Good morning, Barbarians.
Let’s get after it shall we?
Housekeeping
Preserving Nuclear History ft. Nick Touran. I’m sure a lot of listeners are familiar with Nick on Twitter. He’s a great presence in the pro-nuclear scene and his website, which we talk about here, is a feat of nuclear history preservation. Listen to the interview and please, please avail yourself of this wonderful resource he’s created.
News
NRC Dismisses Application for Oklo Advanced Nuclear Reactor. The NRC seems to operate like some kind of gnarly final boss for anyone who wants to develop nuclear tech in America. I don’t have anything against anyone who works there—they’re just doing their job as far as I can tell—but it’s hard to tell what they want. Oklo had “gaps” in its safety stuff. Who knows if that’s true—by which I mean who knows if they had actually substantial gaps that would make an actual difference in reactor safety. The approval process is so bloated and lengthy it beggars belief.

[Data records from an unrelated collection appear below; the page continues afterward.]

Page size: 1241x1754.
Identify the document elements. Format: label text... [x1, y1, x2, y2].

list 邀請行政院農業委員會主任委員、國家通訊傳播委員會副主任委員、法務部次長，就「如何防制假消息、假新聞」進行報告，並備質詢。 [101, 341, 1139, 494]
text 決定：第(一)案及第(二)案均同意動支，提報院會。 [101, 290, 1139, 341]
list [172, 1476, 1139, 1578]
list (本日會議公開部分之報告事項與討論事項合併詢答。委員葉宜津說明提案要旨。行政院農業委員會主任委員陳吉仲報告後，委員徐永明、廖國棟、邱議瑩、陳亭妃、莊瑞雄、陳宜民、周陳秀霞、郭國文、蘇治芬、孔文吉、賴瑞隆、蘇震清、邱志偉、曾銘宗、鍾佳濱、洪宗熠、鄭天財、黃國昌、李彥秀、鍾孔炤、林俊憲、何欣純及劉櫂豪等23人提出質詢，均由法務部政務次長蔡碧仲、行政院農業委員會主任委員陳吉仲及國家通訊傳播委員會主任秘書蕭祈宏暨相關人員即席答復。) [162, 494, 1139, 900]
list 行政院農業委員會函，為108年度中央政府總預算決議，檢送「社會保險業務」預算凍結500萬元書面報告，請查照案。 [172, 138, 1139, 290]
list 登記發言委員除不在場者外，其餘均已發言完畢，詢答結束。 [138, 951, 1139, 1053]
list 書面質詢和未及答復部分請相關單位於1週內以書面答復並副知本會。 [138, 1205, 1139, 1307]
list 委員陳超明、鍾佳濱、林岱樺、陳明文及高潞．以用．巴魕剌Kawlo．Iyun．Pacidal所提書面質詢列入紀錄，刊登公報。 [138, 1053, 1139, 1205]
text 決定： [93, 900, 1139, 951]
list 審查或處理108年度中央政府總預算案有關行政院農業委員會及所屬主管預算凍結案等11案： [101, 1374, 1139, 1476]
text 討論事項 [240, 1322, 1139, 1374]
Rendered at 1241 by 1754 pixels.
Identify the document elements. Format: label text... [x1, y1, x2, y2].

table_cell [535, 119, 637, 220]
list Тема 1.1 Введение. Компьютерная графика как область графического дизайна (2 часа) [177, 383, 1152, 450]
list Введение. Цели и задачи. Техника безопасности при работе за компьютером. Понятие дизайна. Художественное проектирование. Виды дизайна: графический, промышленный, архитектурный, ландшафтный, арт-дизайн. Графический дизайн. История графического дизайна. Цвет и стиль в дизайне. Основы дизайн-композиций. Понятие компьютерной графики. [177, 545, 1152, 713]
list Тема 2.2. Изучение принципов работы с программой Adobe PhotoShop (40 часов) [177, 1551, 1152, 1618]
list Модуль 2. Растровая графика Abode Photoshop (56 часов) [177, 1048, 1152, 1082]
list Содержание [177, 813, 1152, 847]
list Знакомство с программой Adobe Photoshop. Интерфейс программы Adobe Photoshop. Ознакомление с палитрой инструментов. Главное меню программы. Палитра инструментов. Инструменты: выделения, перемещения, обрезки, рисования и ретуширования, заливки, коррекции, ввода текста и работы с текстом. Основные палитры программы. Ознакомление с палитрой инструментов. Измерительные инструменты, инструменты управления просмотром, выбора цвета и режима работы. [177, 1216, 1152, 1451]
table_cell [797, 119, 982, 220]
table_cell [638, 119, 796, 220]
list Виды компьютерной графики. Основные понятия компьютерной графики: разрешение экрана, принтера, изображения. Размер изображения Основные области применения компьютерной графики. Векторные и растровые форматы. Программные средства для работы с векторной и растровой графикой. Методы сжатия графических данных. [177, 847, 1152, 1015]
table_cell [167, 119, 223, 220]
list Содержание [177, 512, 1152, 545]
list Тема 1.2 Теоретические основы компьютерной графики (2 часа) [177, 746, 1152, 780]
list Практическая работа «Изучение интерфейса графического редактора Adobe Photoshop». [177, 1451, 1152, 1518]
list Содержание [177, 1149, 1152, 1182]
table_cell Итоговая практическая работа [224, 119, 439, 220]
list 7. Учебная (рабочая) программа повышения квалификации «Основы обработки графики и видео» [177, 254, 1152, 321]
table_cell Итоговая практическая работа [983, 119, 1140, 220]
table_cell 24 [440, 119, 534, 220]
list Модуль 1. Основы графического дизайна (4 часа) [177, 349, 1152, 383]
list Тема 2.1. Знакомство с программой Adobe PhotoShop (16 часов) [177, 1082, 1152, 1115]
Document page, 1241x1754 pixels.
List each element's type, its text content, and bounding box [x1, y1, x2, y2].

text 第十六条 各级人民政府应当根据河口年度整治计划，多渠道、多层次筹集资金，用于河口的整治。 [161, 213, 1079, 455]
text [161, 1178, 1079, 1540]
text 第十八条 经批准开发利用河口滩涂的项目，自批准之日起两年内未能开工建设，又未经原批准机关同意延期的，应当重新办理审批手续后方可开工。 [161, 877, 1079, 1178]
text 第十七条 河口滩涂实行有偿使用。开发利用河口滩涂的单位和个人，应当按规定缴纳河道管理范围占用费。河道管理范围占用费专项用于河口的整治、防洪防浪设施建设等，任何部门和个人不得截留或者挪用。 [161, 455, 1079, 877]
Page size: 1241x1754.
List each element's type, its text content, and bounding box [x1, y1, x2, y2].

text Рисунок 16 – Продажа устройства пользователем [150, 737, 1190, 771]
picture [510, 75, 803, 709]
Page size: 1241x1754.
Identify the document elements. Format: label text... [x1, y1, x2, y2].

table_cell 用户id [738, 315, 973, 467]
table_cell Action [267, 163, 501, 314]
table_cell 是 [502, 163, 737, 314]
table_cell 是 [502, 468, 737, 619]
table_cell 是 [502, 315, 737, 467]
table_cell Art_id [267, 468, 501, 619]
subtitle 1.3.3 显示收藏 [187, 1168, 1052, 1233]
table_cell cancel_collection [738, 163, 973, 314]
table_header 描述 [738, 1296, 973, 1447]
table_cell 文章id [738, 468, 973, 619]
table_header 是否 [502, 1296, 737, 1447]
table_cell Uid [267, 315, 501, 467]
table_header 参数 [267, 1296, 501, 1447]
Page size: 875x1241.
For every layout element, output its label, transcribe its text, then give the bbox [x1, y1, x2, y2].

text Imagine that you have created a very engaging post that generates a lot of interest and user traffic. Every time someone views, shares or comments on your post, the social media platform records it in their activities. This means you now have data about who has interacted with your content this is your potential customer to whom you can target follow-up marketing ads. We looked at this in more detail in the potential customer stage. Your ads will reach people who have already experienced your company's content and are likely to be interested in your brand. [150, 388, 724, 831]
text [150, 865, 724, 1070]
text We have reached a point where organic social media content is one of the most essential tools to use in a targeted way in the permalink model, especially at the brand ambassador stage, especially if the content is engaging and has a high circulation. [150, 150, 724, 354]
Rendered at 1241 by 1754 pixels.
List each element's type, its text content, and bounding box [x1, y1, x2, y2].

Effort to reverse new state nuclear power bill fails. Mildly good news from Montana. The state used to require a public referendum to get permission for each individual nuclear plant. This new bill, which survived pushback, makes it so that a vote of the legislature for each nuclear plant, in lieu of the referendum, will work. In my dream world, this is how we would treat renewables, not nuclear.
Opportunities for Coal Communities Through Nuclear Energy: An Early Look. The Good Energy Collective published what looks like a valuable report on coal sites with the potential to be converted to SMR sites. I haven’t taken the time to give it a thorough read, but I’m glad they did this because I’ve been wondering about it for a while. Definitely going to take some time this weekend to click around the report and learn.
Plunging Natural Gas Supply Shows Texas Still Not Ready for Cold. I’m glad I don’t work for ERCOT because I think I’d have to add a bottle of Pepto Bismol to my daily diet. Things did not go as possible as they could have last week, but here’s an important visual from this article.
2021: A Dark Year for Electricity Security, Reliability. Sonal Patel’s 2021 reliability overview is, in a word, disquieting. There are a lot of helpful links in here. I’m not a catastrophist. But there are consequences for poor decision-making—and poor decision-making in infrastructure is hard to undo.
Commentary
There’s a lot to write about these days—the scrap over taxonomy in the EU, Kazakhstan, the global competition for heavy and rare earth metals. And I’ll do some commentary on these things in the coming months. But this week, as ever, I’m looking backwards. Particularly, I’m looking at the Antikythera mechanism.
In 1900, a Greek diver stumbled upon what he thought was a mass of bodies beneath the water. Turns out, he was looking at statues. He’d found the remnants of an incredible shipwreck. What ensued was a large, underwater archaelogical dig. One of the objects recovered has puzzled researching since its discovery. That discovery, the Antikythera mechanism, a device created for astronomical purposes, is so complex that “[i]t single-handedly rewrites our knowledge of the technology of the ancient Greeks,” writes Tony Freeth, who heads the research team dedicated to investigating the device.
I won’t recapitulate the details of the machine—Freeth does that thoroughly here. What I will say is that it doesn’t just rework our beliefs about ancient Greek technology. It should also rework our conceptions of their industrial capability. The gear trains, gear works, etc. within the machine can all be done with hand tools. But the thought I can’t get out of my head is that the Antikythera mechanism bespeaks a mechanical engineering industry of highly skilled artisans capability of producing sophisticated, highly accurate machines.
This would cut against two major trends I see in our debates on technology: reactionary nostalgia for “simpler times” and a whiggish scientism that sees the past as little more than a bad dream from which the Enlightenment woke us. We have, instead, been dealing in technical sophistication (and “rationality”) for millennia. Not only is that awe-inspiring, it should make us more sensitive to the potentially transitory nature of our society. Complexity, it turns out, is not a guaranteed bulwark against the grinding of history. So then how can we be more thoughtful and more effective stewards?
This seems to be significant news that I dont see a lot of commentary about: https://www.reuters.com/markets/commodities/china-puts-pioneering-pebble-bed-nuclear-reactor-into-operation-2021-12-20/
Are there any other Gen IV reactors connected to the grid? China claims all IP for this - they want to make a lot of these - the reactor is small and can be mass produced, China has a very large domestic market to kickstart efficient production, and supplying the Triso fuel is a good business.
Wouldn't be suprosed to see these outside of China in a few years... maybe even in Eastern Europe.